Explicou que para além de cuidar dos animais, a paixão do verde das plantas nos seus olhos falava alto. Organizava também os vasos de flores da igreja e da residência das Irmãs Divinas de Misericórdia, onde ele também vivia. "Foi dali que as Irmãs Divinas de Misericórdia me convidaram a frequentar uma formação básica, acelerada, em agronomia, ministrado por alguns membros da paróquia”, disse.

Feita a formação, em 2009, Pinto José começou a multiplicar e a comercializar diversos tipos de plantas, entre comestíveis, ornamentais e medicinais. Prepara a terra com a palha do café e da madeira, cria a matéria orgânica, compra as sementes no mercado e as lança no alfobre. Dias depois, as plantas rebentam e separa-as para as bolsas. Com este trabalho, Pinto José sente-se folgado. Construiu a sua própria residência e constituiu família.

O técnico agrónomo produz por detrás da sua residência mais de duas mil plantas de diversas espécies, como eucaliptos, acácias, cafeeiros, sape-sapeiros, goiabeiras, macieiras, safueiros, laranjeiras, limoeiros, tangerineiras, jambos, berinjelas, figueiras, salsas, videiras, jacas, moringas...

Material de apoio:
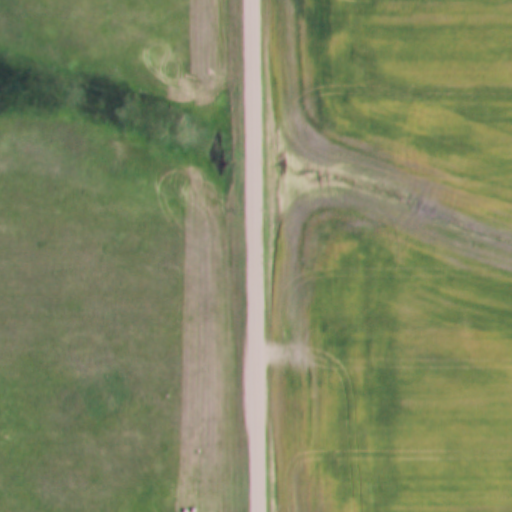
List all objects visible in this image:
road: (257, 255)
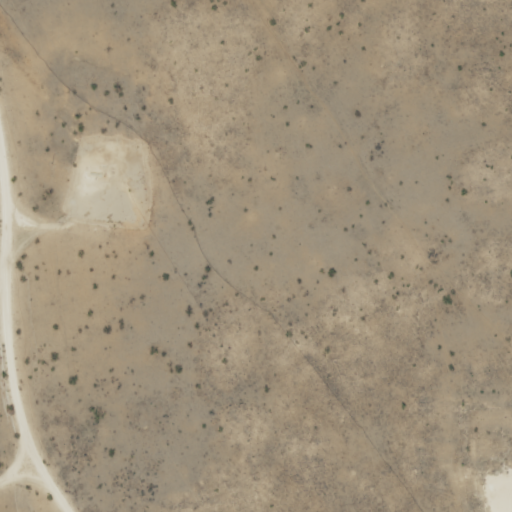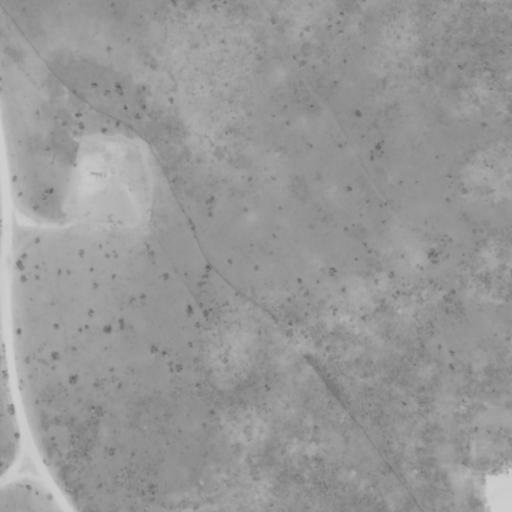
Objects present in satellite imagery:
road: (6, 355)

Atividade: Por favor, continue o texto sobre Pinto José e a sua produção de plantas a partir da última frase apresentada.

Resposta:
"Não fiz o ensino médio pelas dificuldades financeiras que eu vivia. Aliás só estudei até à 3ª classe, mas em nome da Igreja tive a oportunidade de beneficiar de um curso básico de agronomia, onde aprendi muita coisa boa. E aqui afirmo, sem medo de errar, desde 2009 que venho a produzir e vender plantas, já tenho uma boa experiência neste ramo,  que me dá o estatuto de técnico médio. Sonho ser um empreendedor na produção e venda de viveiros de plantas, apenas me faltam alguns apoios”, contou.

O técnico, que fica bravo quando uma planta é cortada desnecessariamente, acompanha milimetricamente o desenvolvimento das suas plantas. Explicou que o crescimento das sementes depende do tipo de planta. "Por exemplo, a laranjeira demora três meses para chegar à altura do seu transplante, o eucalipto rebenta com duas semanas, o safueiro se desenvolve com dois meses”, afirmou.

"Empreendedor de plantas”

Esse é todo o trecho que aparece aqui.